La visibilidad era cada vez peor. En cuanto quitaba las flores de escarcha que se
dibujaban en el parabrisas, éstas volvían a formarse en dibujos más opacos, hasta que no
pude ver nada más que la nieve que caía: una infinidad de copos de nieve semejantes a
pájaros fantasmales abatiéndose incesantemente de ninguna parte a ninguna parte.
Daba la impresión de que el mundo ya había tocado a su fin. No importaba. El
coche se había convertido en nuestro mundo, en una habitación pequeña, luminosa y cálida,
nuestro hogar dentro del vasto, indiferente y congelado universo. Para conservar el calor
generado por nuestros cuerpos, nos quedamos el uno muy cerca del otro. Ella ya no parecía
tensa ni recelosa, y estaba apoyada contra mi hombro.

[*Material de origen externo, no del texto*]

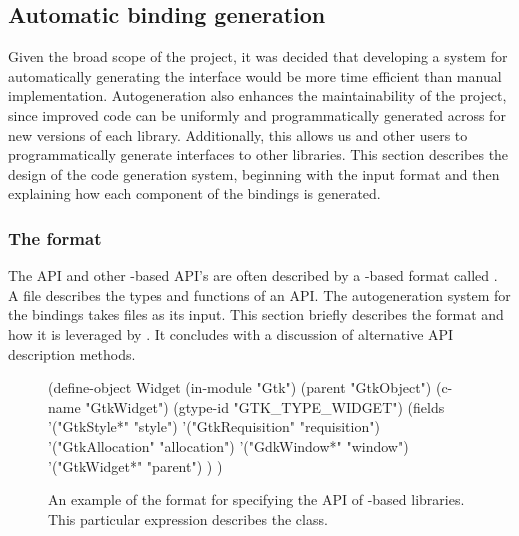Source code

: \documentclass[article,shortnames]{jss}
\begin{document}
\subsection{Automatic binding generation}

Given the broad scope of the project, it was decided that developing a
system for automatically generating the interface would be more time
efficient than manual implementation. Autogeneration also enhances the
maintainability of the project, since improved code can be uniformly
and programmatically generated across for new versions of each
library. Additionally, this allows us and other users to
programmatically generate interfaces to other libraries. This section
describes the design of the code generation system, beginning with the
input format and then explaining how each component of the bindings is
generated.

\subsubsection[The defs format]{The  format}

The  API and other -based API's are often
described by
a -based \citep{scheme} format called . A
 file describes the types and functions of an API. The
autogeneration system for the  bindings takes
 files as its input. This section briefly describes the
 format and how it is leveraged by . It
concludes
with a discussion of alternative API description methods.

\begin{figure}[h!tbp]
\begin{Code}
(define-object Widget
  (in-module "Gtk")
  (parent "GtkObject")
  (c-name "GtkWidget")
  (gtype-id "GTK_TYPE_WIDGET")
  (fields
    '("GtkStyle*" "style")
    '("GtkRequisition" "requisition")
    '("GtkAllocation" "allocation")
    '("GdkWindow*" "window")
    '("GtkWidget*" "parent")
  )
)
\end{Code}
\caption{\label{fig:defs}An example of the  format for
specifying the API of -based libraries. This particular
expression describes the  class.}
\end{figure}
\end{document}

Un mundo terrible y frío de hielo y muerte había reemplazado el mundo viviente
que conocíamos. Afuera, sólo existía el frío mortal, el vacío gélido de una era glacial, la
vida reducida a cristales minerales; pero aquí, en nuestra habitación iluminada, estábamos a
salvo y abrigados. La miré a la cara y vi que sonreía, sin preocupaciones; no percibí temor
ni tristeza. Sonreía y se apretaba contra mí, satisfecha de estar conmigo en nuestro hogar.
Conduje a toda velocidad, como si huyéramos, fingiendo que podíamos huir. Pero
sabía que era imposible escapar del hielo, del cada vez más corto resto de tiempo que nos
encapsulaba. Aproveché los minutos al máximo. Los kilómetros y los minutos volaban. El
peso del arma que llevaba en el bolsillo resultaba tranquilizador.